→ The problem
All entries must be repeated exactly. No picture should appear in the result.

Stored data:
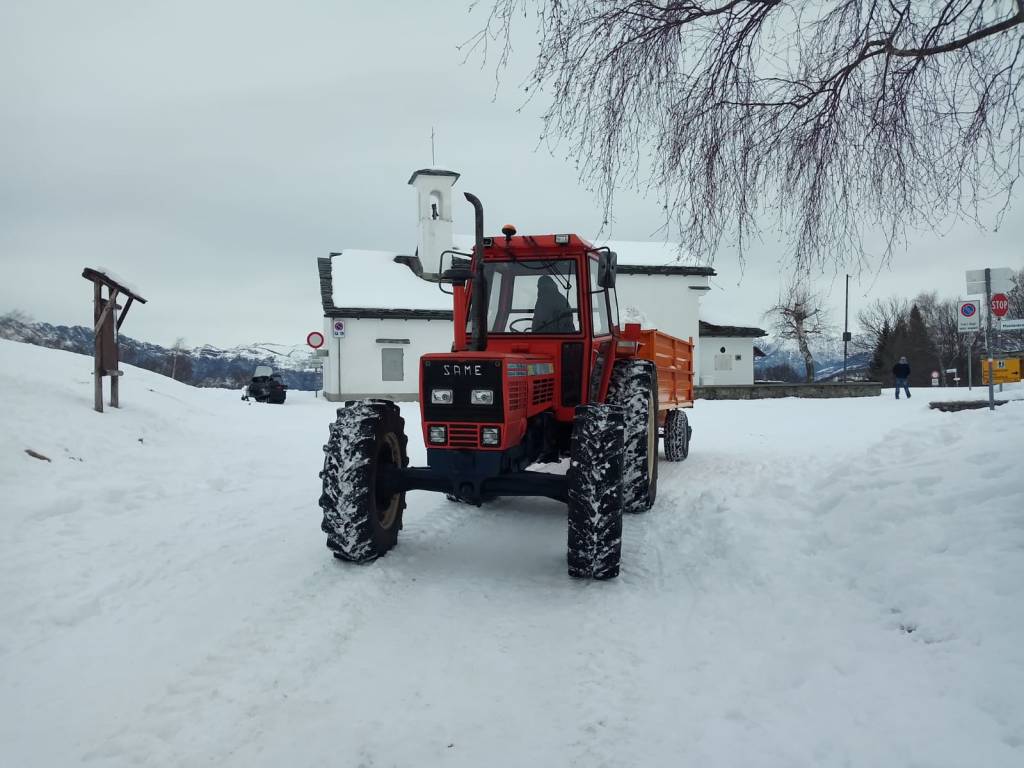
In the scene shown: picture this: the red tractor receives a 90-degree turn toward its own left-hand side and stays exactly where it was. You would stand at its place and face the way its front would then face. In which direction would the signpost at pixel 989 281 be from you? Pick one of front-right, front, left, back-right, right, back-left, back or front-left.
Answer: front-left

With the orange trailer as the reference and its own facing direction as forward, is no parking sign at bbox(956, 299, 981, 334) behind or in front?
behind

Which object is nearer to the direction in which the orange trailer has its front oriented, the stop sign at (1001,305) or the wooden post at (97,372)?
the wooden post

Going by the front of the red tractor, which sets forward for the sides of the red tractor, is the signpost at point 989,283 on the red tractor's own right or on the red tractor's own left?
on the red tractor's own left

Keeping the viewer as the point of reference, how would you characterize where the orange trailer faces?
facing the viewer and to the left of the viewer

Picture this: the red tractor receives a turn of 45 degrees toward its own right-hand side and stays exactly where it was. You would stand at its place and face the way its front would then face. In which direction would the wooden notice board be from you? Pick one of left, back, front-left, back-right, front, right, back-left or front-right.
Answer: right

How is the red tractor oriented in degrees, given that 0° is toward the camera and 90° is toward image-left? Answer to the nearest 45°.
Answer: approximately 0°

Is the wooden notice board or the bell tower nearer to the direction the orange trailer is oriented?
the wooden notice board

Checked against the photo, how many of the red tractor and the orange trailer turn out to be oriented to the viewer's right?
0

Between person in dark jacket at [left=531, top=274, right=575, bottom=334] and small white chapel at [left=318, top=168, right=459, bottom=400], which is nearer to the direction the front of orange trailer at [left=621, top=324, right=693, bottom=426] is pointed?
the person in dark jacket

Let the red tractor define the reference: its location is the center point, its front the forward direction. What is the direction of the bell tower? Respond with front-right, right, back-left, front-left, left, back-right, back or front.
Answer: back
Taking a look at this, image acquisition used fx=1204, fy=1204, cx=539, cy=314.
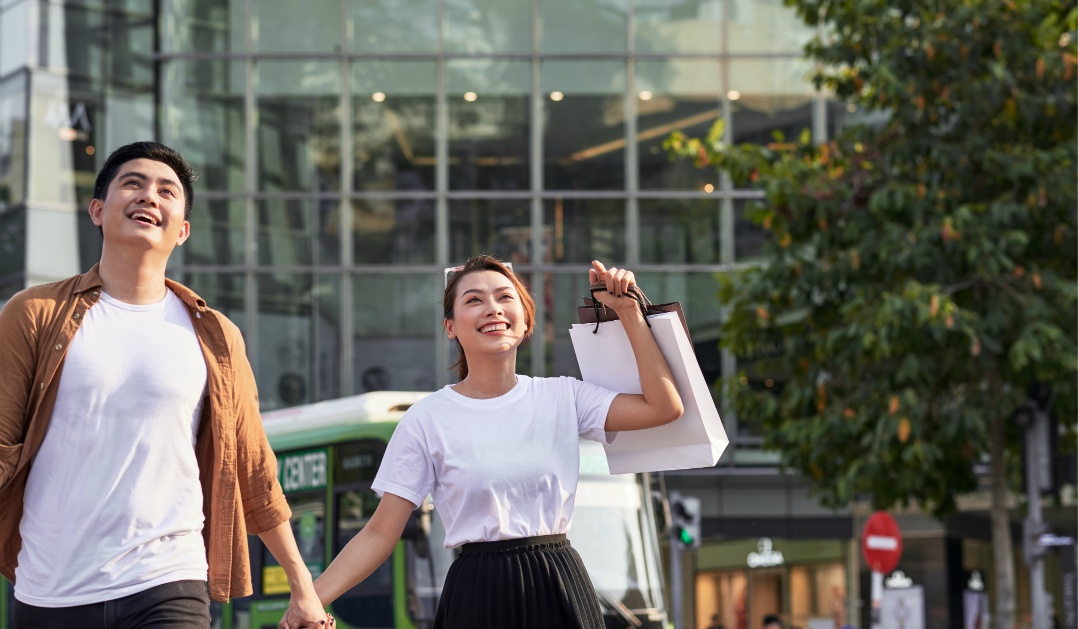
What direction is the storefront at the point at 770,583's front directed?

→ Solution
In the scene shown: picture this: the red tractor receives a 90-degree turn toward its own left-hand side and stays exactly where it was. You would stand at its place and face the way its front would then face. In which direction would the signpost at pixel 989 281 be from you? Pick one of front-right, front, left, back-right, right, back-left, back or front-left.
Answer: front-left

With the orange trailer as the reference and its own facing direction as forward, is no parking sign at bbox(956, 299, 981, 334) behind or in front?
behind

Which object is nearer to the direction in which the orange trailer has its front oriented, the stop sign at (1001,305) or the wooden post at (97,372)?
the wooden post

Going by the front of the red tractor, which sets forward for the sides of the red tractor, is the signpost at point 989,283 on the red tractor's own right or on the red tractor's own left?
on the red tractor's own left

Keeping the viewer as the point of reference, how would you characterize where the orange trailer faces?
facing the viewer and to the left of the viewer

Picture this: the red tractor receives a turn of 45 degrees toward its own right-hand side and stays exactly where it was. You would stand at its place and face the way its front would then face. In which direction would the wooden notice board be from you? Pick one of left, back, front-left, back-right, front, right, back-left or front-right.
Answer: right

How is the red tractor oriented in degrees, given that 0° is toward the camera and 90° is toward image-left? Answer to the nearest 45°.
Answer: approximately 0°

Is the wooden notice board or the bell tower nearer to the direction the orange trailer is oriented?
the wooden notice board

Checked against the photo, how many of the red tractor and the orange trailer turn out to be oriented to the viewer's right?
0

Between person in dark jacket at [left=531, top=274, right=575, bottom=334] and small white chapel at [left=318, top=168, right=459, bottom=400], which is nearer to the direction the front of orange trailer at [left=621, top=324, right=693, bottom=426] is pointed?
the person in dark jacket

Let the red tractor define the reference: its location is the center point, its front the forward direction. What is the direction of the bell tower? Respond with front-right, right, back-left, front-left, left, back-right, back or front.
Answer: back
Taking a look at this, image acquisition used fx=1204, fy=1204, cx=539, cy=314.
What direction is the storefront at the point at 770,583's front directed?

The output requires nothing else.